With taking one hot encoding into account we can simplify this down to:

$$ L_i = -y_{i,k}\log(\hat{y}_{i,k}) $$

where K is the index of the correct class

In [9]:
class CategoricalCrossEntropyLoss:
    """Calculates the CCE loss for a given set of predictions.
    This method expect a softmax output and one-hot encoded label mask
    
    y_pred (np_array): matrix of confidence scores of the prediction
    y_true (np_array): matrix of one-hot encoded true lables of the classes
    """
    def forward(y_pred, y_true):
        # Clipping and applying one hot encoded labels as mask 
        # to zero out scores corresponding to incorrect classes
        # We clip to make sure that none of the reaming classes are 0 or 
        # exactly 1 
        clipped = np.clip(y_pred, 1e-7, 1 - 1e-7)
        corrected = np.sum(clipped*y_true, axis=1)
        # Taking the -ve log of the remaining confidence scores 
        negative_log = -np.log(corrected)
        return np.mean(negative_log)

    def backward(y_pred, y_true):
        """Backpropagation  of the CCE Loss

        Args:
            y_pred (np_array) array of predictions.
            y_true (np_array) array of correct labels.
        """
        return (-y_true/y_pred)/len(y_pred)

#### Testing CCE Loss

In [10]:
y_pred = np.array([[0.7, 0.1, 0.2], [0.1,0.5,0.4],[0.02,0.9,0.08]])
y_true = np.array([[1,0,0], [0,1,0], [0,1,0]])
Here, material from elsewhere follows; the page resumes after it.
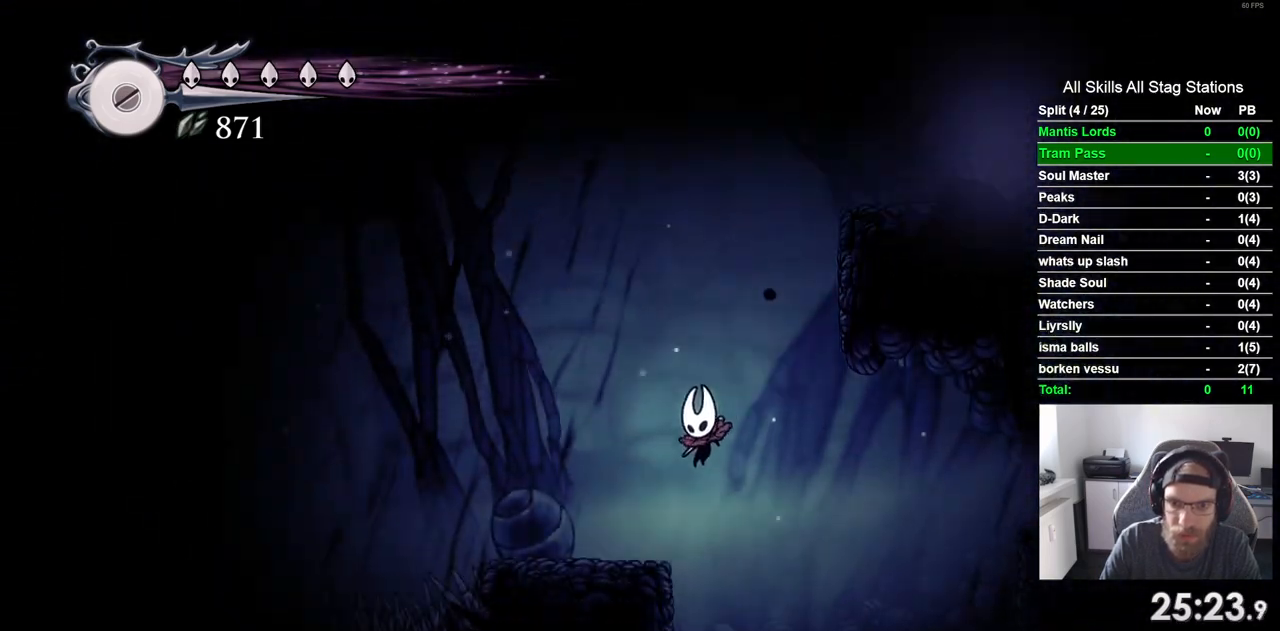
{"buttons": ["CROSS", "DPAD_RIGHT"], "left_stick": "center", "right_stick": "center", "events": [[100, "DPAD_LEFT", "up"], [100, "DPAD_UP", "down"], [150, "DPAD_UP", "up"], [167, "DPAD_RIGHT", "down"], [200, "CROSS", "down"]]}
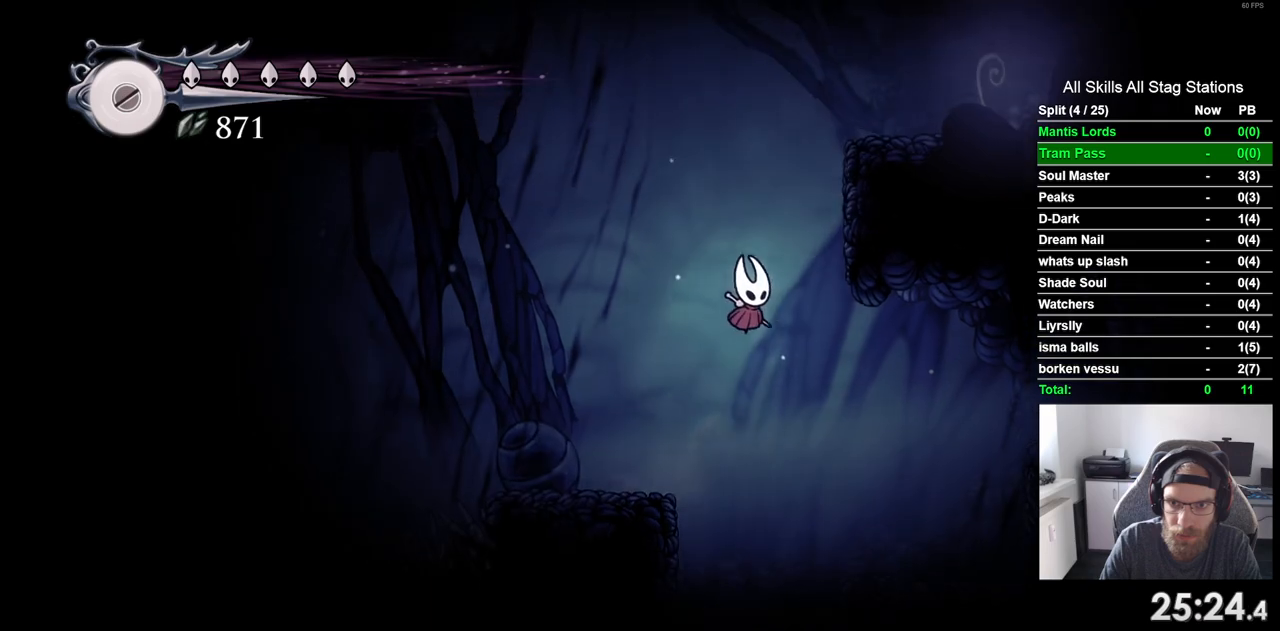
{"buttons": ["CROSS", "DPAD_LEFT"], "left_stick": "center", "right_stick": "center", "events": [[333, "DPAD_RIGHT", "up"], [400, "DPAD_LEFT", "down"]]}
loss_function = CategoricalCrossEntropyLoss
loss_function.forward(y_pred, y_true)

0.38506088005216804

## Defining Optimizers

### Stochastic Gradient Decent 

$$ \text{Update} = -\text{Learning Rate} \cdot \text{Gradient}$$

In [18]:
class SDG:
    """Stochastic Gradient Decent class used to update layer paramers
    The update is the -ve learning rate multiplied by the gradient calculated in the backward step.

    Attr:
        lr (float) Learning rate to scale the gradients by for the update
    """

    def __init__(self, learning_rate, decay) -> None:
        self.lr = learning_rate
        self.decay = decay
    
    def update(self, layers):
        """Update a layers parameters.
        """
        # pre update step

        for layer in layers:
            if type(layer) == LinearLayer:
                layer.weights += -self.lr*layer.d_w
                layer.bias += -self.lr*layer.d_b
            else:
                raise NotImplementedError(f'SDG does not support {layer.__class__}')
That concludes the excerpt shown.